Roger Agnelli da CVRD dispensa os Estados Unidos (”tem muitas dívidas”) para concentrar-se nas ambições da empresa na Ásia. É imperativo estar lá, ele disse, porque é lá que estão o crescimento, o capital e a ambição. A China, ele observou, responderá por 55% do consumo de minério de ferro, 31,6% do níquel e 42% do alumínio até 2012. Não é preciso dizer mais nada.

Como muitas outras grandes corporações dos mercados emergentes, a CVRD está realizando uma série de aquisições. Não são apenas os fundos soberanos que estão adquirindo empresas no primeiro mundo hoje em dia. São os novos gigantes do NAN (”Newly Acquisitive Nations” ou países recém-compradores).

As fusões e aquisições nos mercados emergentes estão em alta de 17% no ano, crescendo para US$ 218 bilhões, enquanto no restante do mundo estão em queda de 43%, para US$ 991 bilhões, segundo a Thomson Reuters.

O Relatório de 2007 sobre Investimento Mundial da Unctad disse que o investimento estrangeiro direto no mundo em desenvolvimento totalizou US$ 193 bilhões em 2006, em comparação com a média anual para a década de 1990 de US$ 54 bilhões. Os números para os EUA em 2006 foram de US$ 216,6 bilhões.

A CVRD comprou a Inco do Canadá, uma mineradora de níquel, por US$ 17 bilhões em 2006. Quase comprou a mineradora anglo-suíça Xstrata por US$ 90 bilhões este ano. Na semana passada, a Vendanta Resources da Índia, chegou a um acordo de US$ 2,6 bilhões para a compra da mineradora norte-americana de cobre, Asarco. Esse acerto está sendo contestado pelo Grupo México, criando um combate latino-americano-asiático por uma empresa dos EUA.

Se você está achando difícil compreender isso, tente ficar de cabeça para baixo.

Essa também é uma boa posição para se apreciar a compra da Land Rover e Jaguar, da Ford, pela Tata Motors da Índia por US$ 2,3 bilhões, ou a aquisição, pela Tata Steel, no ano passado, da siderúrgica anglo-holandesa Corus Group, por US$ 12 bilhões.

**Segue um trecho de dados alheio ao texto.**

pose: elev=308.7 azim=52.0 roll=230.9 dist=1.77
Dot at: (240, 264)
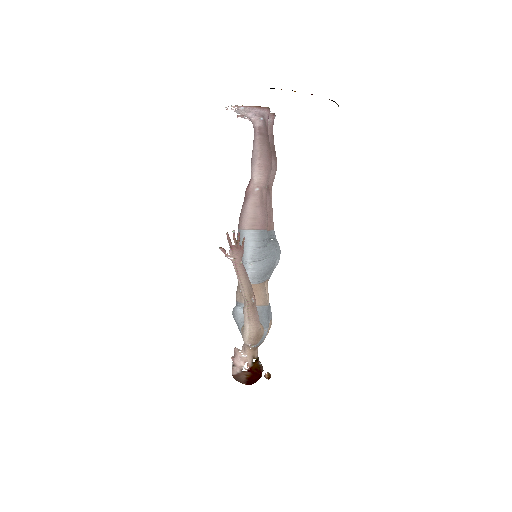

A globalização agora é uma via de mão dupla; na verdade, é uma rua indiana com o tráfego insinuando-se em todas as direções.

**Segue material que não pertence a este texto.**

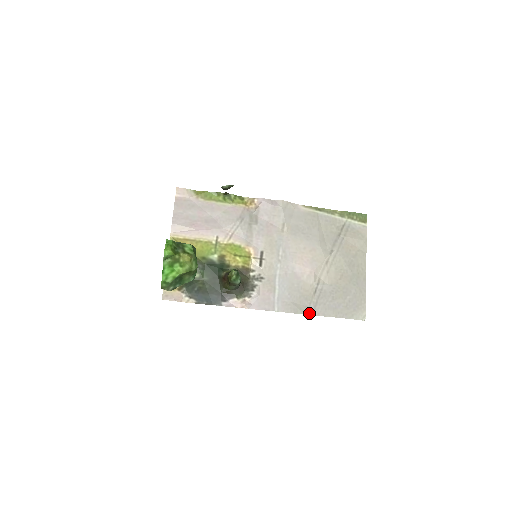
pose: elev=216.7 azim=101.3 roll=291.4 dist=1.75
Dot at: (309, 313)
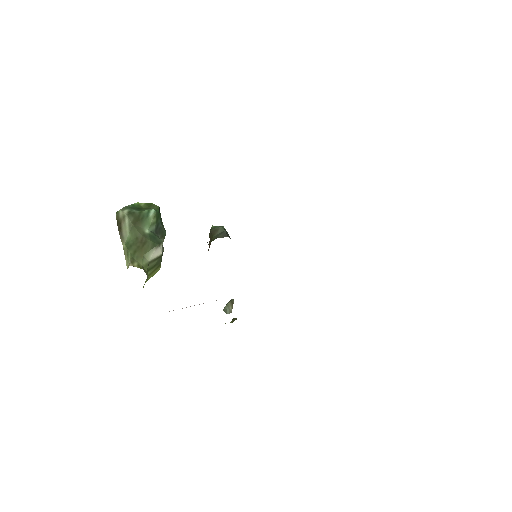
Dot at: occluded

“Em um mundo invertido, não só as economias em desenvolvimento tornaram-se forças dominantes nas exportações globais, no espaço de uns poucos anos, como suas empresas estão se transformando em importantes players na economia global, desafiando os poderosos que dominaram o cenário internacional no século 20″, disse Cláudio Frischtak, economista e consultor brasileiro.

A mudança que está acontecendo no poder econômico tem implicações que ainda não foram captadas pelo mundo desenvolvido. Claro que o G-8 e a constituição dos membros permanentes do Conselho de Segurança da ONU precisam ser mudados para refletir essa mudança. O século 21 não poderá ser conduzido com instituições do século 20.

Isso é óbvio. Menos óbvio é saber como os Estados Unidos, que garantem a segurança global a um grande custo, começarão a dividir esse ônus, para que a nova multi-polaridade de riqueza seja refletida em uma multi-polaridade de compromissos.

A postura de lótus (em Yoga, apoiando-se sobre a cabeça) é adequada para o próximo presidente dos EUA.